Optical assay of the functional impact of cuprizone-induced demyelination and remyelination on interhemispheric neural communication in the anterior cingulate cortex via the corpus callosum.

Cuprizone (CPZ) is a widely used toxin that induces demyelinating diseases in animal models, producing multiple sclerosis (MS)-like pathology in rodents. CPZ is one of the few toxins that triggers demyelination and subsequent remyelination following the cessation of its application. This study examines the functional consequences of CPZ-induced demyelination and the subsequent recovery of neural communication within the anterior cingulate cortex (ACC), with a particular focus on inter-hemispheric connectivity via the corpus callosum. By employing wide-field, high-speed, voltage-sensitive dye imaging, we were able to provide real-time mapping of neural activity in the ACC of CPZ-fed mice. Although we could not record physiological signals from the corpus callosum, the results demonstrated a notable impairment in inter-hemispheric connections within the ACC via the corpus callosum, with the most pronounced loss observed in a specific coronal slice among a series of slices examined. Notably, the latency of neural signal propagation remained largely unaltered despite connectivity loss, indicating that demyelination affects the extent, rather than the temporal dynamics, of neural communication. It is noteworthy that while functional connectivity appeared to recover fully after the cessation of CPZ, histological analysis revealed only partial recovery of myelination, indicating a discrepancy between functional and structural recovery. These findings enhance our understanding of how demyelination affects the ACC's role in orchestrating neural activity, particularly in light of the slice-specific nature of interhemispheric communication impairments. These findings offer new insights into MS pathology, particularly regarding the role of the corpus callosum in interhemispheric communication and potential therapeutic strategies. Cuprizone (CPZ) is widely used to model multiple sclerosis in rodents by inducing demyelination. While the demyelination effects of CPZ have been widely studied, this study explores CPZ's impact on the prefrontal cortex (PFC). Using voltage-sensitive dye imaging (VSDI), we identified disruptions in PFC connectivity within and between hemispheres in CPZ-fed mice, though signal timing remained unaffected. This finding suggests that demyelination impairs connectivity without slowing transmission speed. Remarkably, connectivity restoration aligned with brain remyelination, providing insights into recovery pathways in MS.

◆ RECORDS:
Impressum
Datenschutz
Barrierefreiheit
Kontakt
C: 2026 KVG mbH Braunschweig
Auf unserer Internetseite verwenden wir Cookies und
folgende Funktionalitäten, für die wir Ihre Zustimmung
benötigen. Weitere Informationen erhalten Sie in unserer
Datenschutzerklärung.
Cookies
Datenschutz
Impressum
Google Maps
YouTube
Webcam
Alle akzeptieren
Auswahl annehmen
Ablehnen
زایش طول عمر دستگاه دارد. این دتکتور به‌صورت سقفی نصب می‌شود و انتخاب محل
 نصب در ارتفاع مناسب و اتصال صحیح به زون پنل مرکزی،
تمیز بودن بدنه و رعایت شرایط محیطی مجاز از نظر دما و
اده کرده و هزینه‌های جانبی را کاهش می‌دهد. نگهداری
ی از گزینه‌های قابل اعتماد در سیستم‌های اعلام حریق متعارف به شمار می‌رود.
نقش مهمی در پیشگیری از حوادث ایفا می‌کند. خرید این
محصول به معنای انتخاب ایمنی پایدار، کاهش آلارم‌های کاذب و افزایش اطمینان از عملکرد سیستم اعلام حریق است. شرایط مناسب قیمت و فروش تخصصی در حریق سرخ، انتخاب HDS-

---

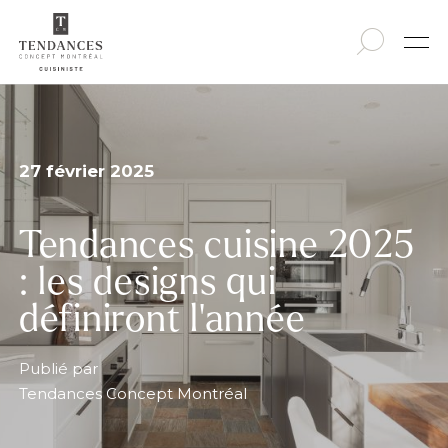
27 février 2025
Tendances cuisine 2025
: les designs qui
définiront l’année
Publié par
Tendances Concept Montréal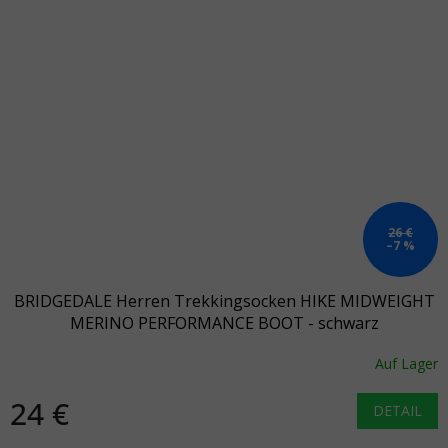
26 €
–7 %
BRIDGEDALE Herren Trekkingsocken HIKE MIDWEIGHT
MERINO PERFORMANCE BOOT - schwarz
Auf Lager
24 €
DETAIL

◆ REQUIRED ACTIONS:
1 – Reproduce the stretch of the cuprizone text from "Optical assay of" through "cortex via the corpus callosum.".
2 – In the cuprizone text, what technique was used to map neural activity in the anterior cingulate cortex of the CPZ-fed mice in real time?

◆ SOLUTION SET:
1 –
Optical assay of the functional impact of cuprizone-induced demyelination and remyelination on interhemispheric neural communication in the anterior cingulate cortex via the corpus callosum.

2 – Wide-field, high-speed, voltage-sensitive dye imaging.